We did a play by mail of Federation and Empire. and added Loyalty, Morale, and Independence stats to model these properties.
That's not quite what I mean.
The premise is a computer program where you act as Supreme Commander and send out your units. A simple problem is say you send a fleet out to some remote system. As soon as they arrive, they'll send back "we're here, now what?". And, until then, they pretty much garrison the system.
The return message takes several weeks to reach you, you reply, which, again, takes several weeks to head back to the fleet. Clearly, at some point, it's simply not practical to manage at this scale. Which means the fleets need some kind of autonomy to prosecute the war. But if that autonomy is delegated to you, the player, then the "blind" nature of the game falls flat.
So, it's a bit of a trick.
Now, if you had "Lots of players", then having "Fleet Admiral" players might be interesting. 4 players per side, each with their fleets (so completely autonomous fleets) but having to deal with the communication issues of trying to sync up with their other commanders. In that case, you don't necessarily have a "Supreme Commander", rather you just have a very laggy, imperfect communication system that ROUTES through "the capitol", or whatever. So, if you want to send a message to another commander, you either know where they are -- and send it, or you dispatch to command, and they send it (increasing the lag).
Each Admiral will have fleet elements that can be detached (like garrisons as the fleet advances). And, still, you have the same autonomy problems. If you leave a detachment 3 or 4 jumps behind, what are their orders. So, in the end, is that any different from the Supreme Commander version?
Add in the a finite supply of courier ships to send messages, as well as a possibility of losing a courier ship (for example, unexplained failure -- ship just never comes back out of jump), and that can get interesting.
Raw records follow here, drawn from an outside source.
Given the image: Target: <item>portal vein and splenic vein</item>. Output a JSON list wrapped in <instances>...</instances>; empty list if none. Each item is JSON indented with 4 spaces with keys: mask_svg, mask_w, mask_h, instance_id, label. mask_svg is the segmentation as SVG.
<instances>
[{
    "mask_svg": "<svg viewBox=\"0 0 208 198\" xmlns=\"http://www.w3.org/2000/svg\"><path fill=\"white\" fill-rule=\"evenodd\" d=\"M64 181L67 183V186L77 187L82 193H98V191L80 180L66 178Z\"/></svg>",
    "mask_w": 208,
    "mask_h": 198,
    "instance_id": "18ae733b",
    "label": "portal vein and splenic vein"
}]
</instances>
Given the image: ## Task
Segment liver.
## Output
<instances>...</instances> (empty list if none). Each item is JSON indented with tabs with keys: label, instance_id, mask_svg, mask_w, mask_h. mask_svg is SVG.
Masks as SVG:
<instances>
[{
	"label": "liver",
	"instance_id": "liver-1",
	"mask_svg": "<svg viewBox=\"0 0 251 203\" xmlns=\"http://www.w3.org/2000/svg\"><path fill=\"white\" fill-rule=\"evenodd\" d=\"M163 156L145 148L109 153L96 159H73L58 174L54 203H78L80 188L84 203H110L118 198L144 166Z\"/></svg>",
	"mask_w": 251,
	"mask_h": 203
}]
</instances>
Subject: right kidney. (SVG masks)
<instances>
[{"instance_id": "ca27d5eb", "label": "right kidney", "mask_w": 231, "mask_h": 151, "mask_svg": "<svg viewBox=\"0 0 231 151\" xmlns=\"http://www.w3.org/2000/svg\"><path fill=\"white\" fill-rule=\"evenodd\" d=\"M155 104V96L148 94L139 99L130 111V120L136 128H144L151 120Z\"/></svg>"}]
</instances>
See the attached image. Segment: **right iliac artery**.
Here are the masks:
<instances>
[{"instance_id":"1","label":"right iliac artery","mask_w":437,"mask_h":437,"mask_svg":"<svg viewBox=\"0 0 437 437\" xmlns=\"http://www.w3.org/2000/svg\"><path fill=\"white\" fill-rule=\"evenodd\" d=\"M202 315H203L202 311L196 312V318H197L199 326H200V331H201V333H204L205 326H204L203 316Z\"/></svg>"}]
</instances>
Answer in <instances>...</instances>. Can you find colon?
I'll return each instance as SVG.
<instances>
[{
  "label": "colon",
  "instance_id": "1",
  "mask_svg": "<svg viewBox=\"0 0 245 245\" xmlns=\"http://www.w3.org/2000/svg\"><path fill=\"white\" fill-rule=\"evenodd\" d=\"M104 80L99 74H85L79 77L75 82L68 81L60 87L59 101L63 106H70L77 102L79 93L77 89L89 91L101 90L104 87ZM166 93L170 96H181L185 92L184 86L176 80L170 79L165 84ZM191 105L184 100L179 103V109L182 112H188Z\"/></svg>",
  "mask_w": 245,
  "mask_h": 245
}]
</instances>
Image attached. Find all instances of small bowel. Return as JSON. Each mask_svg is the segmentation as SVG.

For F&E, that answer is obvious. As it should nearly be in a blind strategic game. Those things that aren't clear (or rather those things you want expressly crystal clear) should be defined in the op orders issued to each admiral, the more disloyal or weak moraled, the more restrictive the orders need to be.
Well it's not really obvious. I mean, in a game "scorched earth" with no consequences is always an option. But, I don't think that would sit well in general. Glassing planets is never received well. Nor do we have a clear take on how long that takes.
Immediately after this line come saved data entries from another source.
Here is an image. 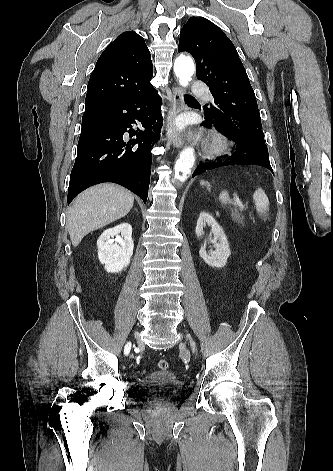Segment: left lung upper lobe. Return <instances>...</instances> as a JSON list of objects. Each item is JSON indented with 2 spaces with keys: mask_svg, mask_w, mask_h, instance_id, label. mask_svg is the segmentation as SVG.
<instances>
[{
  "mask_svg": "<svg viewBox=\"0 0 333 471\" xmlns=\"http://www.w3.org/2000/svg\"><path fill=\"white\" fill-rule=\"evenodd\" d=\"M178 51L197 62L198 79L214 97L205 115L244 142L265 144L255 93L230 39L212 22L191 17L180 32Z\"/></svg>",
  "mask_w": 333,
  "mask_h": 471,
  "instance_id": "5c2ea615",
  "label": "left lung upper lobe"
}]
</instances>
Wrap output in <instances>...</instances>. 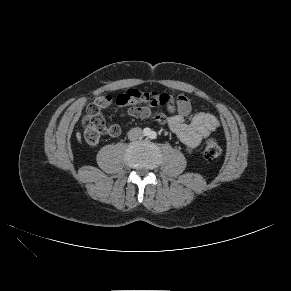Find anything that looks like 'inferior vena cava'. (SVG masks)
<instances>
[{
  "instance_id": "obj_1",
  "label": "inferior vena cava",
  "mask_w": 291,
  "mask_h": 291,
  "mask_svg": "<svg viewBox=\"0 0 291 291\" xmlns=\"http://www.w3.org/2000/svg\"><path fill=\"white\" fill-rule=\"evenodd\" d=\"M142 136H143L142 129L139 128V127L132 128V129L128 132V138H129L131 141H135V140H137V139H140Z\"/></svg>"
}]
</instances>
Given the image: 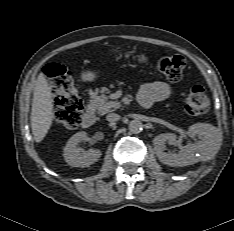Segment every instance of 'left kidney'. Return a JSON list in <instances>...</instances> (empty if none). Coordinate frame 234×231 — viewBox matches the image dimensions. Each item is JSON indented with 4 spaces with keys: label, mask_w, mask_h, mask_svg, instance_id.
<instances>
[{
    "label": "left kidney",
    "mask_w": 234,
    "mask_h": 231,
    "mask_svg": "<svg viewBox=\"0 0 234 231\" xmlns=\"http://www.w3.org/2000/svg\"><path fill=\"white\" fill-rule=\"evenodd\" d=\"M188 133L201 140L184 148L179 153L165 152L166 142L174 145L177 137L172 133H164L153 140L156 155L160 162L172 167H183L197 163L202 158L215 155L222 144V133L210 124L197 123L188 128Z\"/></svg>",
    "instance_id": "1"
}]
</instances>
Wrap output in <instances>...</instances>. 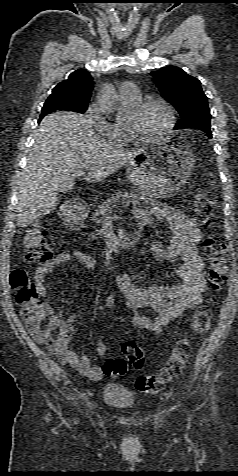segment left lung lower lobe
<instances>
[{
	"label": "left lung lower lobe",
	"instance_id": "left-lung-lower-lobe-1",
	"mask_svg": "<svg viewBox=\"0 0 238 476\" xmlns=\"http://www.w3.org/2000/svg\"><path fill=\"white\" fill-rule=\"evenodd\" d=\"M199 130L204 131L205 133H207V135H208L209 138H212V133H211V130H210V129L202 128V129H199Z\"/></svg>",
	"mask_w": 238,
	"mask_h": 476
}]
</instances>
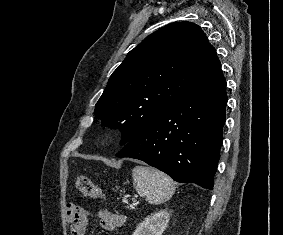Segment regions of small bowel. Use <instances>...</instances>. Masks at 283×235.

Simply, if a war fleet has system domination, can it reduce any ship building/repair capacity in a single week? Is that practical? Can such capacity be repaired? And how long does that take? How long would it take to glass a planet? And that brings up all sorts of ugly details about supply. "Need more nukes, hit 3 planets so far -- running low!"
I haven't read the VC for the FFW board game, but what were the Zho aims and war objectives? Because one thing we have learned from the Rebellion, and simple truth if you look at most any of the mechanisms around ship building and what not, wars are VERY expensive. Destroyed ships have to be replaced out of inventory, they're not coming back via manufacture, not for some time (like 150 weekly turns). So, the forces that go all out can exhaust themselves quite quickly. This is what brought on the stalemates during the Rebellion.